4teamwork / ftw.tika

This product integrates Apache Tika for full text indexing with Plone.
4 stars 1 forks source link

Tika daemon support for performance boost #12

Closed jone closed 10 years ago

jone commented 10 years ago

Running Tika as a server is much faster because the JVM is no longer booted for every file / conversion.

Enhancements

This pull request adds support for the Tika daemon. The meta-directive is extended to also accept the host and port options. When configured, ftw.tika will automatically switch to daemon mode and contact the server with the configured port (/ host).

If the server is not running, ftw.tika will automatically fall back to to executing Tika directly using the configured path to the jar file.

Productive installation

ftw-buildouts provides a tika-server.cfg that can be used when the deployment buildout is based on ftw.buildout's deployment.cfg.
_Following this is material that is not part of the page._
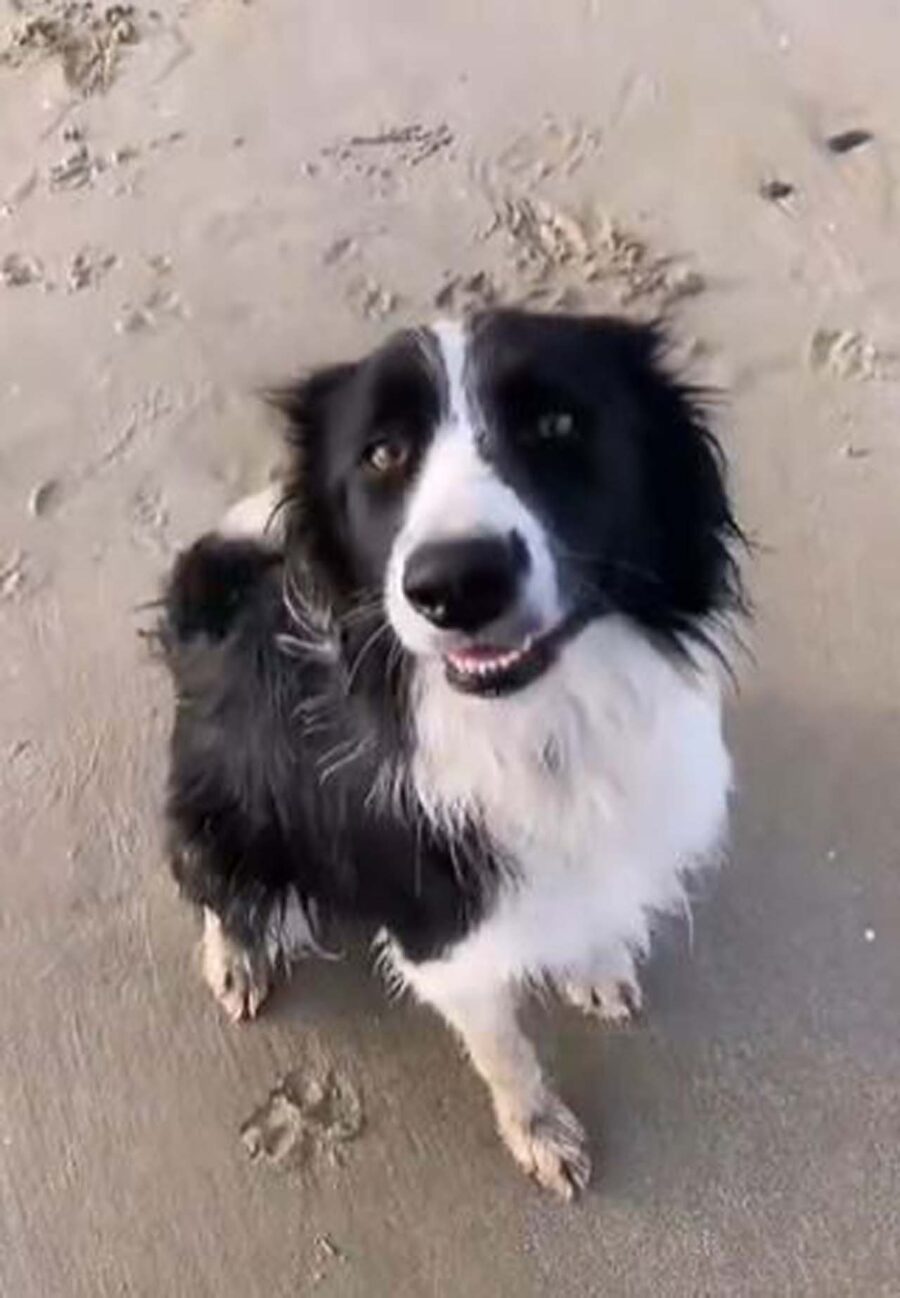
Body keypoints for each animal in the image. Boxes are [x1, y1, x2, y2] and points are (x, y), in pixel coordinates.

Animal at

The tika-server.cfg downloads Tika, creates a server-script registered in supervisor and configures ftw.tika (ZCML).

More details about how to install it using buildout are described in the updated readme.

Performance Test

I've created 100 docx-files in Plone with random content and length and updated the SearchableText, once with the "old" method by firing up Tika for every file and once by using a Tika server.

The results:

Method Duration for 100 files Duration per file
Non-Daemon 110 seconds 1.1 seconds
Daemon 6.72 seconds 0.0672 seconds

@lukasgraf can you take a look at my changes? /cc @maethu

lukasgraf commented 10 years ago

Just tested it locally, works beautifully! :+1: And the performance boost is pretty significant :grinning:

jone commented 10 years ago

@lukasgraf I've squashed the commits.

lukasgraf commented 10 years ago

Thanks! :+1: